- [Assignment] Copy the lines of the entries below from the line containing "An Introduction to" through the line containing "Students Injuries in", including both of those lines. Leave the pictures out of your answer.
Top of Data shown
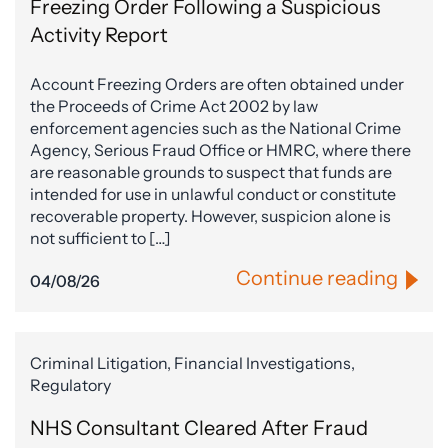
Freezing Order Following a Suspicious
Activity Report
Account Freezing Orders are often obtained under
the Proceeds of Crime Act 2002 by law
enforcement agencies such as the National Crime
Agency, Serious Fraud Office or HMRC, where there
are reasonable grounds to suspect that funds are
intended for use in unlawful conduct or constitute
recoverable property. However, suspicion alone is
not sufficient to […]
Continue reading
04/08/26
Criminal Litigation, Financial Investigations,
Regulatory
NHS Consultant Cleared After Fraud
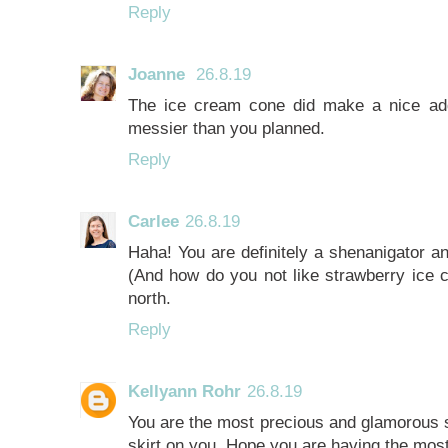
Reply
Joanne
26.8.19
The ice cream cone did make a nice addi
messier than you planned.
Reply
Carlee
26.8.19
Haha! You are definitely a shenanigator a
(And how do you not like strawberry ice 
north.
Reply
Kellyann Rohr
26.8.19
You are the most precious and glamorous sh
skirt on you. Hope you are having the most 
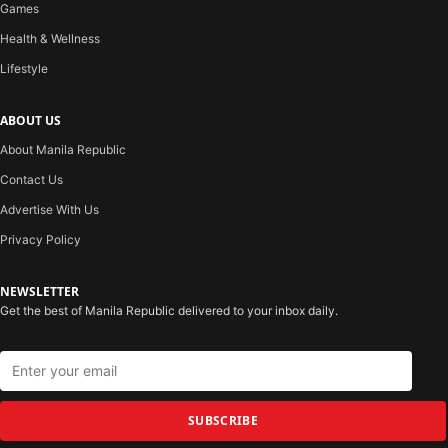
Games
Health & Wellness
Lifestyle
ABOUT US
About Manila Republic
Contact Us
Advertise With Us
Privacy Policy
NEWSLETTER
Get the best of Manila Republic delivered to your inbox daily.
SUBSCRIBE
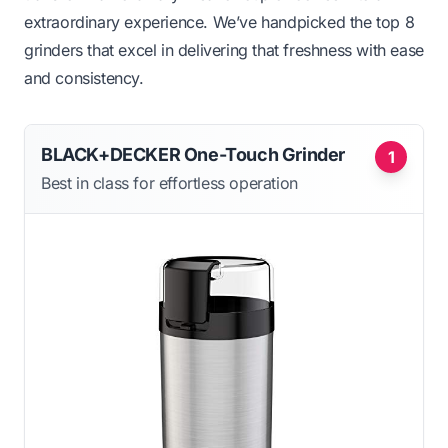
extraordinary experience. We’ve handpicked the top 8
grinders that excel in delivering that freshness with ease
and consistency.
BLACK+DECKER One-Touch Grinder
1
Best in class for effortless operation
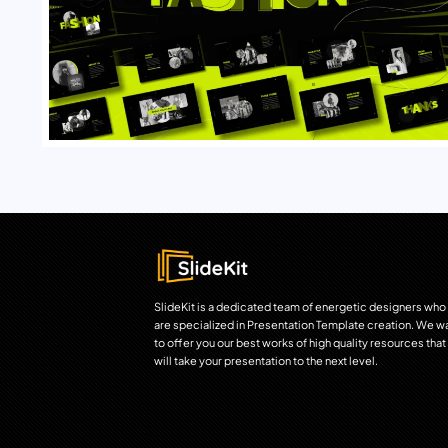
SlideKit is a dedicated team of energetic designers who
are specialized in Presentation Template creation. We w
to offer you our best works of high quality resources that
will take your presentation to the next level.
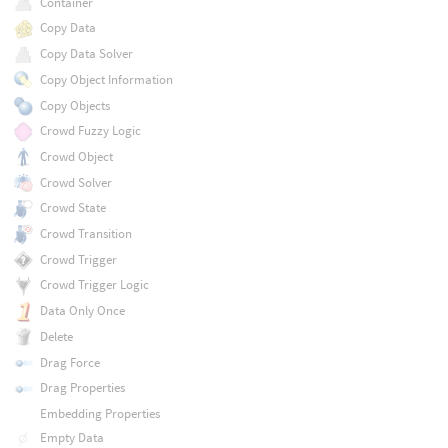
Container
Copy Data
Copy Data Solver
Copy Object Information
Copy Objects
Crowd Fuzzy Logic
Crowd Object
Crowd Solver
Crowd State
Crowd Transition
Crowd Trigger
Crowd Trigger Logic
Data Only Once
Delete
Drag Force
Drag Properties
Embedding Properties
Empty Data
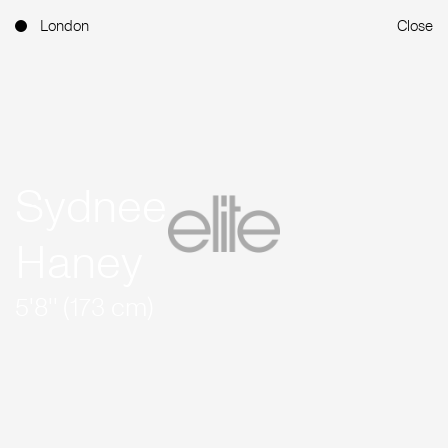
London
Close
Sydnee
Haney
5'8'' (173 cm)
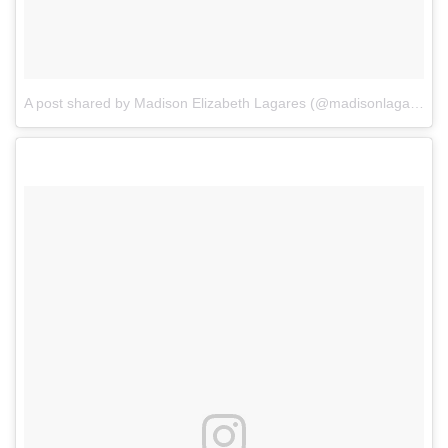
A post shared by Madison Elizabeth Lagares (@madisonlagaresofficial)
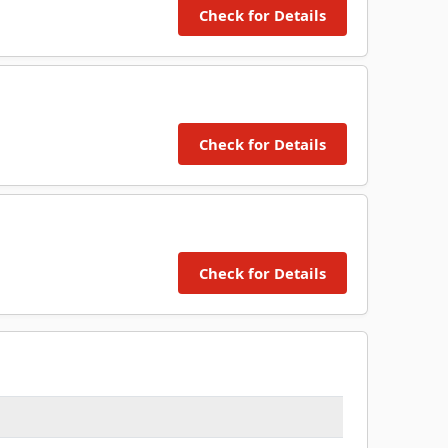
Check for Details
Check for Details
Check for Details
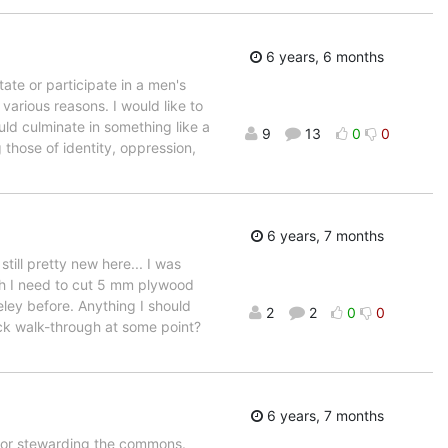
6 years, 6 months
ate or participate in a men's
 various reasons. I would like to
uld culminate in something like a
9
13
0
0
those of identity, oppression,
6 years, 7 months
still pretty new here... I was
ich I need to cut 5 mm plywood
keley before. Anything I should
2
2
0
0
ick walk-through at some point?
6 years, 7 months
for stewarding the commons.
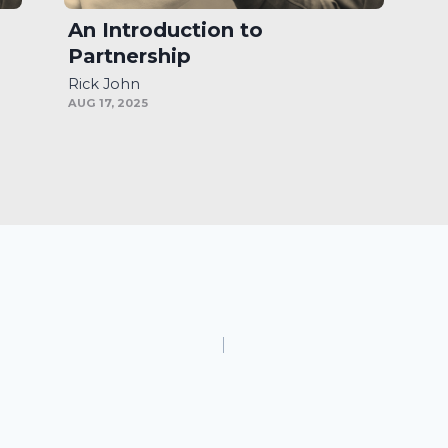
An Introduction to
Partnership
Rick John
AUG 17, 2025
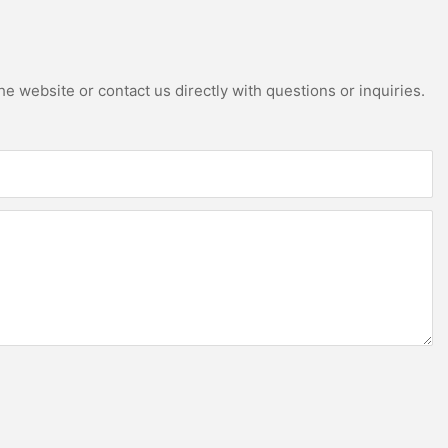
e website or contact us directly with questions or inquiries.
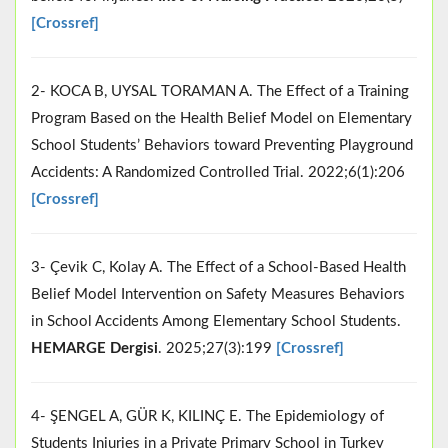
[Crossref]
2- KOCA B, UYSAL TORAMAN A. The Effect of a Training
Program Based on the Health Belief Model on Elementary
School Students’ Behaviors toward Preventing Playground
Accidents: A Randomized Controlled Trial. 2022;6(1):206
[Crossref]
3- Çevik C, Kolay A. The Effect of a School-Based Health
Belief Model Intervention on Safety Measures Behaviors
in School Accidents Among Elementary School Students.
HEMARGE Dergisi
. 2025;27(3):199
[Crossref]
4- ŞENGEL A, GÜR K, KILINÇ E. The Epidemiology of
Students Injuries in a Private Primary School in Turkey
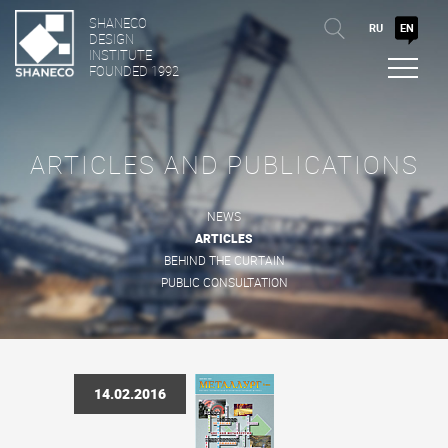
SHANECO
RU
EN
DESIGN
INSTITUTE
FOUNDED 1992
ARTICLES AND PUBLICATIONS
NEWS
ARTICLES
BEHIND THE CURTAIN
PUBLIC CONSULTATION
14.02.2016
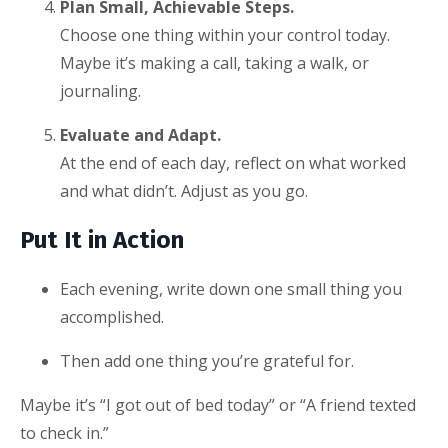
Plan Small, Achievable Steps.
Choose one thing within your control today.
Maybe it’s making a call, taking a walk, or
journaling.
Evaluate and Adapt.
At the end of each day, reflect on what worked
and what didn’t. Adjust as you go.
Put It in Action
Each evening, write down one small thing you
accomplished.
Then add one thing you’re grateful for.
Maybe it’s “I got out of bed today” or “A friend texted
to check in.”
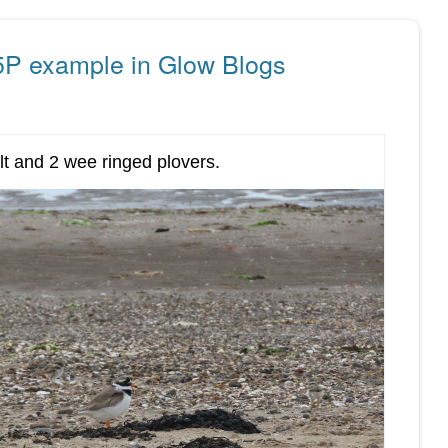
5P example in Glow Blogs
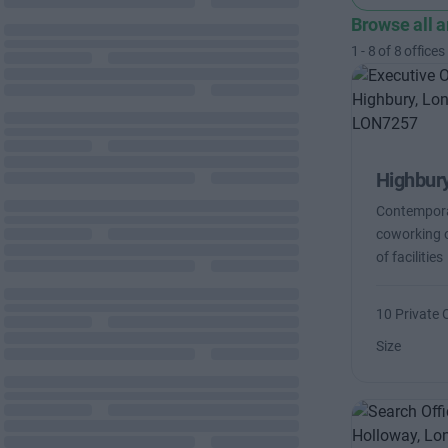
Browse all 
1
-
8
of
8
offices
Highbur
Contemporar
coworking o
of facilities
10 Private 
Size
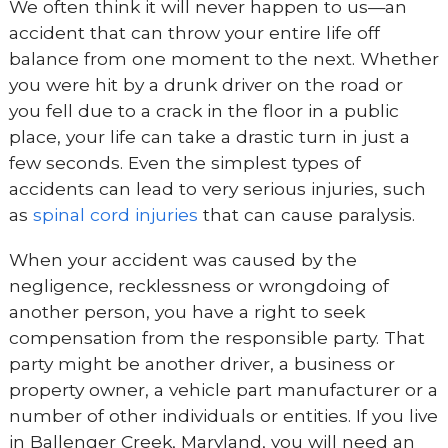
We often think it will never happen to us—an
accident that can throw your entire life off
balance from one moment to the next. Whether
you were hit by a drunk driver on the road or
you fell due to a crack in the floor in a public
place, your life can take a drastic turn in just a
few seconds. Even the simplest types of
accidents can lead to very serious injuries, such
as
spinal cord injuries
that can cause paralysis.
When your accident was caused by the
negligence, recklessness or wrongdoing of
another person, you have a right to seek
compensation from the responsible party. That
party might be another driver, a business or
property owner, a vehicle part manufacturer or a
number of other individuals or entities. If you live
in Ballenger Creek, Maryland, you will need an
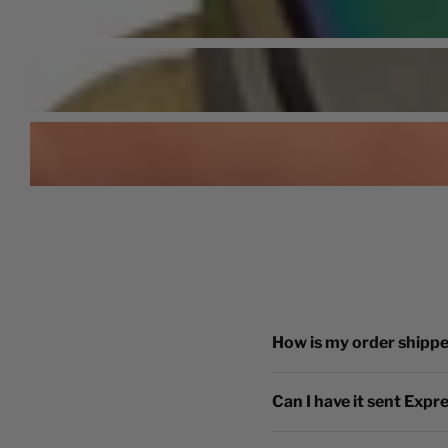
How is my order shipp
Can I have it sent Expr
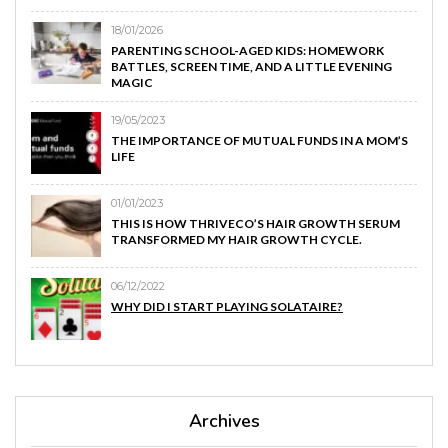
18/01/2026
PARENTING SCHOOL-AGED KIDS: HOMEWORK
BATTLES, SCREEN TIME, AND A LITTLE EVENING
MAGIC
19/05/2023
THE IMPORTANCE OF MUTUAL FUNDS IN A MOM’S
LIFE
01/01/2023
THIS IS HOW THRIVECO’S HAIR GROWTH SERUM
TRANSFORMED MY HAIR GROWTH CYCLE.
06/12/2022
WHY DID I START PLAYING SOLATAIRE?
Archives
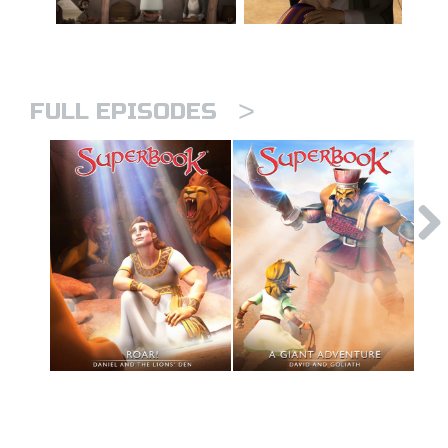
>
FULL EPISODES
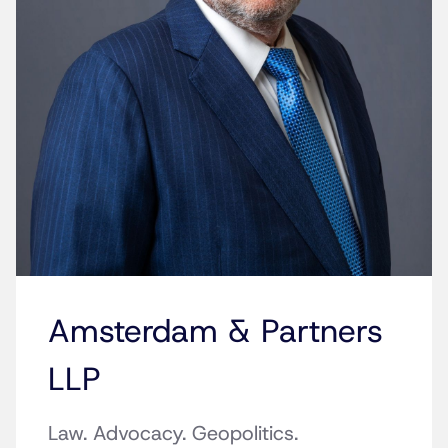
Amsterdam & Partners
LLP
Law. Advocacy. Geopolitics.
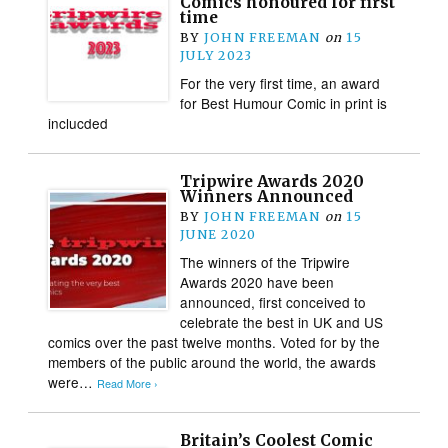
Comics honoured for first
time
BY
JOHN FREEMAN
on
15
JULY 2023
For the very first time, an award
for Best Humour Comic in print is
inclucded
Tripwire Awards 2020
Winners Announced
BY
JOHN FREEMAN
on
15
JUNE 2020
The winners of the Tripwire
Awards 2020 have been
announced, first conceived to
celebrate the best in UK and US
comics over the past twelve months. Voted for by the
members of the public around the world, the awards
were…
Read More ›
Britain’s Coolest Comic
Bottom of Data shown
- [Solution for this problem]
An Introduction to
Partnership
Rick John
AUG 17, 2025
e website or contact us directly with questions or inquiries.
[Crossref]
2- KOCA B, UYSAL TORAMAN A. The Effect of a Training
Program Based on the Health Belief Model on Elementary
School Students’ Behaviors toward Preventing Playground
Accidents: A Randomized Controlled Trial. 2022;6(1):206
[Crossref]
3- Çevik C, Kolay A. The Effect of a School-Based Health
Belief Model Intervention on Safety Measures Behaviors
in School Accidents Among Elementary School Students.
HEMARGE Dergisi
. 2025;27(3):199
[Crossref]
4- ŞENGEL A, GÜR K, KILINÇ E. The Epidemiology of
Students Injuries in a Private Primary School in Turkey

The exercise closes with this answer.